● **What is required**
Every line in the listing below that holds the word "Assets" should be returned.

[Opening Records supplied section]

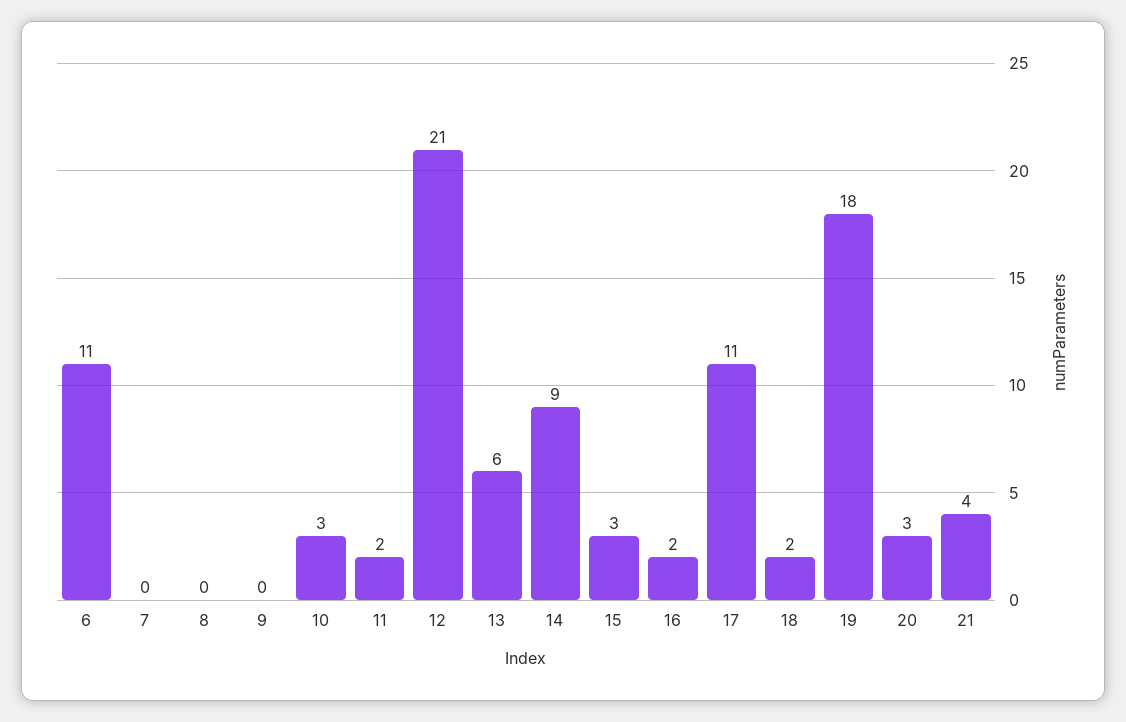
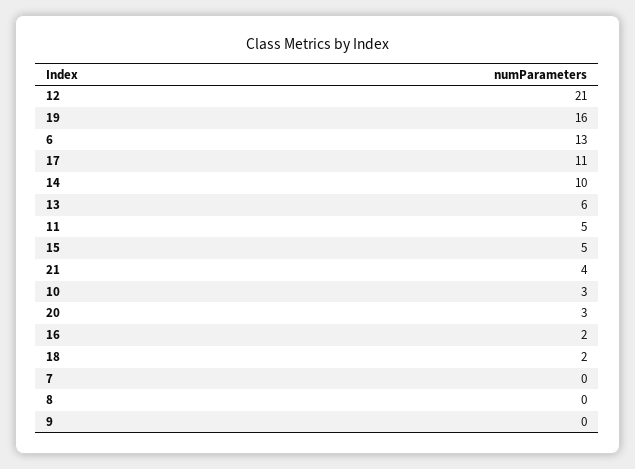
6: 11 -> 13
11: 2 -> 5
14: 9 -> 10
15: 3 -> 5
19: 18 -> 16

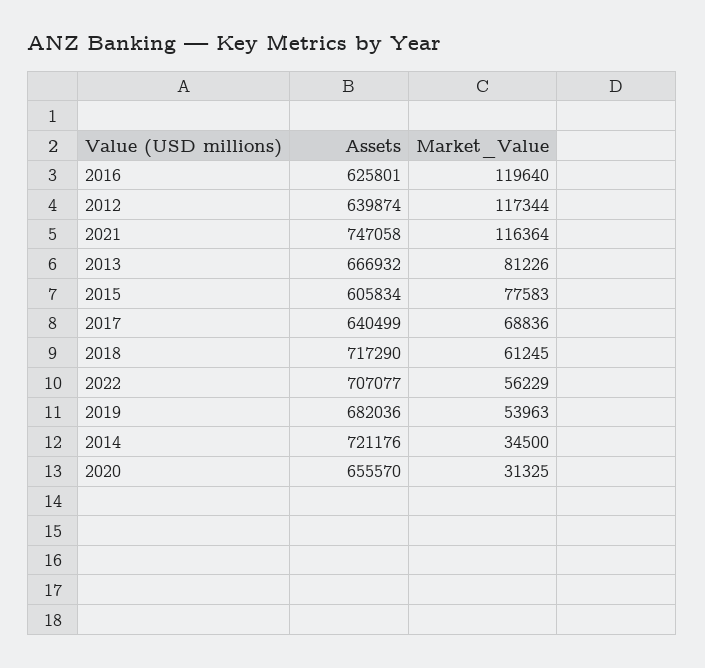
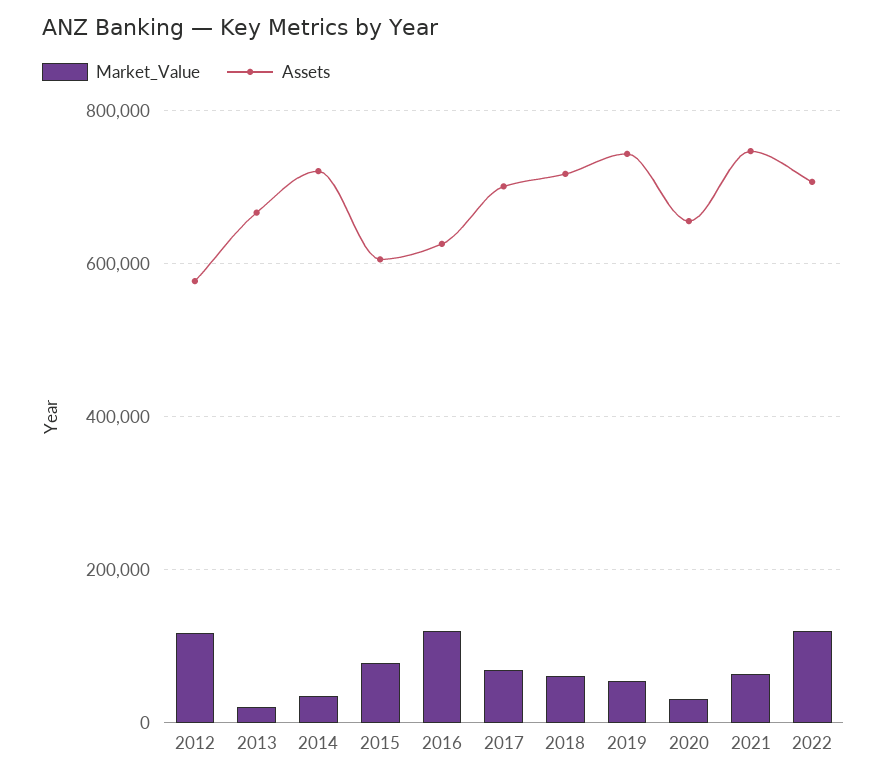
Assets, 2012: 639874 -> 580000
Market_Value, 2021: 116364 -> 60000
Market_Value, 2013: 81226 -> 20000
Assets, 2017: 640499 -> 700000
Market_Value, 2022: 56229 -> 120000
Assets, 2019: 682036 -> 740000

[Closing Records supplied section]

● **Exercise response**
Assets, 2012: 639874 -> 580000
Assets, 2017: 640499 -> 700000
Assets, 2019: 682036 -> 740000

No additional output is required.